**Task to complete:**
How many lines in the material below include the string "Figure"? Only the number should be given.

**Data to use:**
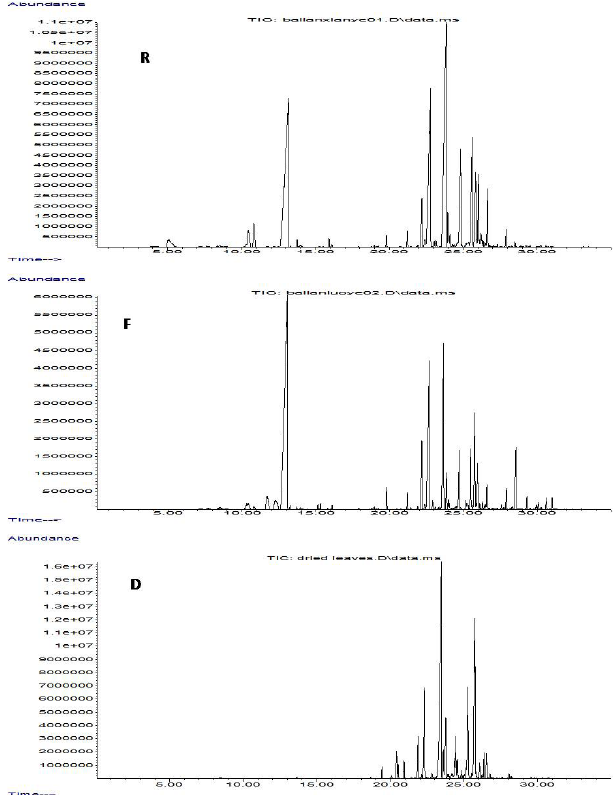
Fig 4 . GC-MS total ion chromatograms of mashed fresh (R), fallen (F), and dried (D) leaves of M.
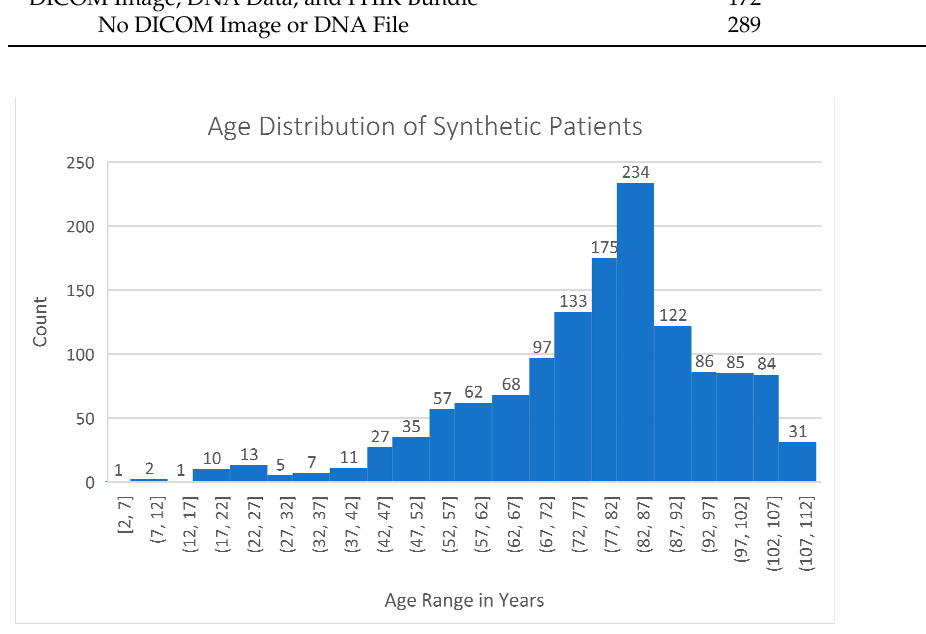
Figure A2. Distribution of synthetic patients by age group and sex. 0 20406080 100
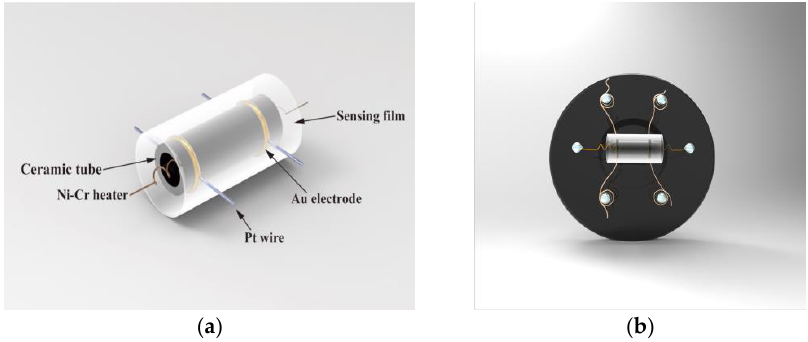
Figure 1. Schematic diagram of ( a ) ceramic tube and ( b ) the indirect-heating sensor.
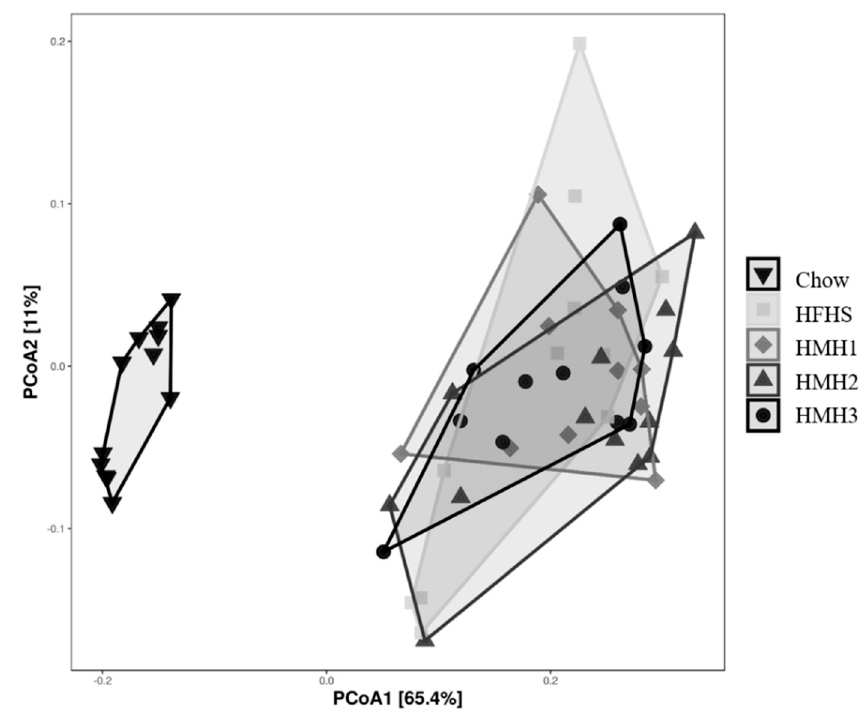
Figure 2. None of the HMH treatments impacted the global structure (Beta-diversity) of the gut microbiota after 8 weeks, as reflected by the principal coordinates analysis (PcoA) on the weighted UniFrac distance matrix. ( n = 11 − 12).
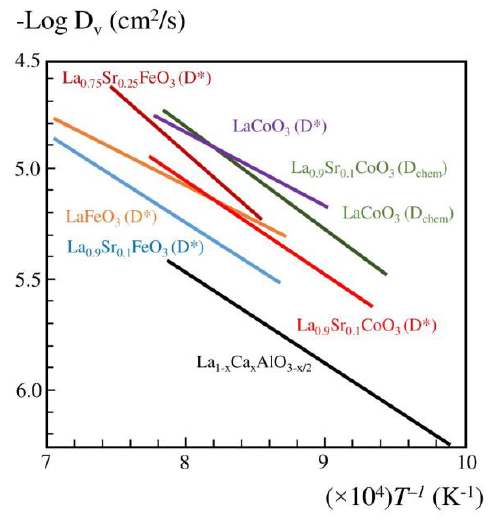
Figure 10. Diffusivity of oxygen ions in various perovskite oxides employed in an oxygen permeation membrane. D*, D v calculated from the tracer diffusion coefficient; D chem , D v calculated from the chemical diffusion coefficient. Adapted from Ref. [97].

**Task solution:**
4